Prof. Nutt praised the Swiss model of heroin-assisted treatment for addiction. “The issue of how you deal with heroin is an important one – now because the Tory government wants to redefine addiction as a lifestyle choice and remove treatment,” he said.

He claimed that in the 1960s, when the UK prescribed diamorphine for heroin addiction, there were only around 500 dependent users, most of whom had prescriptions. There had been a medical consensus that this was the best way to deal with addiction, but a political hostility to simply giving addicts drugs.

He added that this simply created a black market, which then expanded as new addicts were “recruited”. “We created the heroin market by getting rid of the policy of prescribing,” he said. Although there is still some prescribing it is less widespread and more difficult to access.

Prof. Nutt also spoke highly of the Netherlands’ drug policy as “rational”, adding that during his time on the ACMD, then Home Secretary Jacqui Smith forbade the group from talking to the Dutch. “You can see how it became difficult to pursue a proper scientific policy,” he said.

He told of his development of two comparisons of the relative harms of different drugs, first with the ACMD and then, after bening sacked, with the Independent Scientific Committee on Drugs. The second scale ranked alcohol as the most harmful due to its social impact, and was slammed by Peter Hitchens.
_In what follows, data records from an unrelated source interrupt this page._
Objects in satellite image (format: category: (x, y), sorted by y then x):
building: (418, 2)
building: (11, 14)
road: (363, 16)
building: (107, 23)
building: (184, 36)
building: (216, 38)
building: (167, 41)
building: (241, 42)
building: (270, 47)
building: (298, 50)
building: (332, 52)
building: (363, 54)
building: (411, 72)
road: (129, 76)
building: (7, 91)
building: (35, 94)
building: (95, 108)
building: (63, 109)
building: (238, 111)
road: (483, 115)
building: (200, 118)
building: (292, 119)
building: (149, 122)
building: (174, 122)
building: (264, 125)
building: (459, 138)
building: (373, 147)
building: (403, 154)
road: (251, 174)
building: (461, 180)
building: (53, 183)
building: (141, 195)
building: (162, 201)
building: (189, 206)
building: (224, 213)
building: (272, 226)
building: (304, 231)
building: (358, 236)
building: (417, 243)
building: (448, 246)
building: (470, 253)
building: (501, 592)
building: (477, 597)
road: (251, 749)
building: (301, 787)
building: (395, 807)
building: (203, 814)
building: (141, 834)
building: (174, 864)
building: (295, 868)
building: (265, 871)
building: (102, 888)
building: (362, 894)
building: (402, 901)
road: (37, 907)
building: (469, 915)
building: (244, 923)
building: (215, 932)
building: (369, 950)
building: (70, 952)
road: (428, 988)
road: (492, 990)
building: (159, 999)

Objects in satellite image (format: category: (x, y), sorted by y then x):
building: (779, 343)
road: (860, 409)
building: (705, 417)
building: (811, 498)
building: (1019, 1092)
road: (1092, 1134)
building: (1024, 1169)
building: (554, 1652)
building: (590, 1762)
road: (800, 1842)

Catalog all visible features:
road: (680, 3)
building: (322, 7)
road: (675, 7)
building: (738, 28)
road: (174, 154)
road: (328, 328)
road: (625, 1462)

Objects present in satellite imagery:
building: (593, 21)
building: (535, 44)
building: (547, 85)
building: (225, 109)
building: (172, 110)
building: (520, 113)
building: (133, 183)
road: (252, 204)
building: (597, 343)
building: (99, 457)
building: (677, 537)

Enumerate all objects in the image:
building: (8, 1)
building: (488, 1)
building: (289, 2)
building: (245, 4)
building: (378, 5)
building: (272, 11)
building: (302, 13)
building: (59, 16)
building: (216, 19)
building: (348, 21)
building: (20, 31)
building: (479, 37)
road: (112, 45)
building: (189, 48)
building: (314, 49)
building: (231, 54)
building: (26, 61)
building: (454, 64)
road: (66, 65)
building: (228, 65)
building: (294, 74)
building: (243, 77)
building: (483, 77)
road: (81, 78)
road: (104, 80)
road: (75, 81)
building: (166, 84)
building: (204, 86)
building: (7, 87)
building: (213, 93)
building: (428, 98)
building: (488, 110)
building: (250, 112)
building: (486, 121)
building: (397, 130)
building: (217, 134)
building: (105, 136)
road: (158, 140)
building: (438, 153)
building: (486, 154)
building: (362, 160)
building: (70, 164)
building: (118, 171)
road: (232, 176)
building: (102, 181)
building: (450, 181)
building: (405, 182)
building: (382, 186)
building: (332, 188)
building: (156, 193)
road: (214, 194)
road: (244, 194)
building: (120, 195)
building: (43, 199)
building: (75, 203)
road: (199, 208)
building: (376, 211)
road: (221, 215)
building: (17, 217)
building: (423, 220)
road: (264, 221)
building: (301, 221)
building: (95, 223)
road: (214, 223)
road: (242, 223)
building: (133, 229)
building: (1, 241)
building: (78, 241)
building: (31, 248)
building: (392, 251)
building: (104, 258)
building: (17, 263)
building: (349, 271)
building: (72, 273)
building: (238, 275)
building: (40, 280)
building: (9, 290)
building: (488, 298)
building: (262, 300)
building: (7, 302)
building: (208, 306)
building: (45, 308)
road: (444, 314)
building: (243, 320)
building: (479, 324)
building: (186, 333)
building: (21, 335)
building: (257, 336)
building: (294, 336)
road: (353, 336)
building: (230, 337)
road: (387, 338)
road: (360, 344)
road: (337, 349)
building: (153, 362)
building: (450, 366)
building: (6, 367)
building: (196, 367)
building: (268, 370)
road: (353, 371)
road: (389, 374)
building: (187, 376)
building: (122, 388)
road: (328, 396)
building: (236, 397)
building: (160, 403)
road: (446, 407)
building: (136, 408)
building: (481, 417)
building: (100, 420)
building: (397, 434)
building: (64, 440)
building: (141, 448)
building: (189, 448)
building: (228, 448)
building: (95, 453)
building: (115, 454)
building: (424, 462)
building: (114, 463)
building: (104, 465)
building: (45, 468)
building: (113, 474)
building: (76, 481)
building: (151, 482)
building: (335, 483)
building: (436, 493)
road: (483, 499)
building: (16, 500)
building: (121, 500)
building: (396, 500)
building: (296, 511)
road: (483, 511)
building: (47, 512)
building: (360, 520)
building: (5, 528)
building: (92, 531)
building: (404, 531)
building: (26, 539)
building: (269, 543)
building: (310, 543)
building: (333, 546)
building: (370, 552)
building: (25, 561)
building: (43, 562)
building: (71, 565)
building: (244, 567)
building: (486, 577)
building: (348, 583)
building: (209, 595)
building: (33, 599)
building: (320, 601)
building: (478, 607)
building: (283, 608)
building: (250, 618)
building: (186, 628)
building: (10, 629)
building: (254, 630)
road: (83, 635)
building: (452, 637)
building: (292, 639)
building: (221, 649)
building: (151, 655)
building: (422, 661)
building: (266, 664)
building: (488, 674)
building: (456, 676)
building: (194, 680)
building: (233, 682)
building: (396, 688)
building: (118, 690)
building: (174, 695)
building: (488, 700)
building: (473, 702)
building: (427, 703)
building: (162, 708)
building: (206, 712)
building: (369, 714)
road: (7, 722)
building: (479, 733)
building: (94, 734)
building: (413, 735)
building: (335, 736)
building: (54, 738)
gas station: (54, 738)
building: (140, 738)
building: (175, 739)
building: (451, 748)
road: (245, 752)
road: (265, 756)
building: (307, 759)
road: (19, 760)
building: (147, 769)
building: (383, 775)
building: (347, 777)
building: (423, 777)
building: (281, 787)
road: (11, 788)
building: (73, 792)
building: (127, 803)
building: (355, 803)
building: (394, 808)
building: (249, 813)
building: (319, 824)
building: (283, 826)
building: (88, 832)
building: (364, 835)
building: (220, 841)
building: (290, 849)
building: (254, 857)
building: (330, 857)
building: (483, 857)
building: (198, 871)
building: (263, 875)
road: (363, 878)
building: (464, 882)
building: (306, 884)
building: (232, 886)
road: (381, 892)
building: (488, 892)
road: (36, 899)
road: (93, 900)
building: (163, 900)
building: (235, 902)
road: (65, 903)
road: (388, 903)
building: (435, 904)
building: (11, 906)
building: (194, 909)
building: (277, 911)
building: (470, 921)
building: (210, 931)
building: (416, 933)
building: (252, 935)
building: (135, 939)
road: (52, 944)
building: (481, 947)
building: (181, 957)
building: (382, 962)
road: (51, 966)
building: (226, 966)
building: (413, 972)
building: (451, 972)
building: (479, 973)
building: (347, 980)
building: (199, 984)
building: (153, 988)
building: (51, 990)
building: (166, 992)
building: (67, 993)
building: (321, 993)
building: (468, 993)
Attacks in the press were nothing new to him, having seen accusations that one of his children had been smoking cannabis, based on a photo taken from his son’s Facebook, and being routinely smeared as “Professor Poison”. “That’s actually demeaning not just of me but also of the people who take drugs,” he said.

Prof. Nutt seemed sceptical of the possibility of prohibition reducing drug use, stating that: “The simplistic solution of saying to people about ‘don’t use cannabis’ isn’t going to work, and locking people up isn’t going to work.”

He also claimed that the editorial stance of prohibitionist newspapers had softened recently, suggesting that “even Daily Mail readers” can recognise that the UK’s drug laws have been disastrous.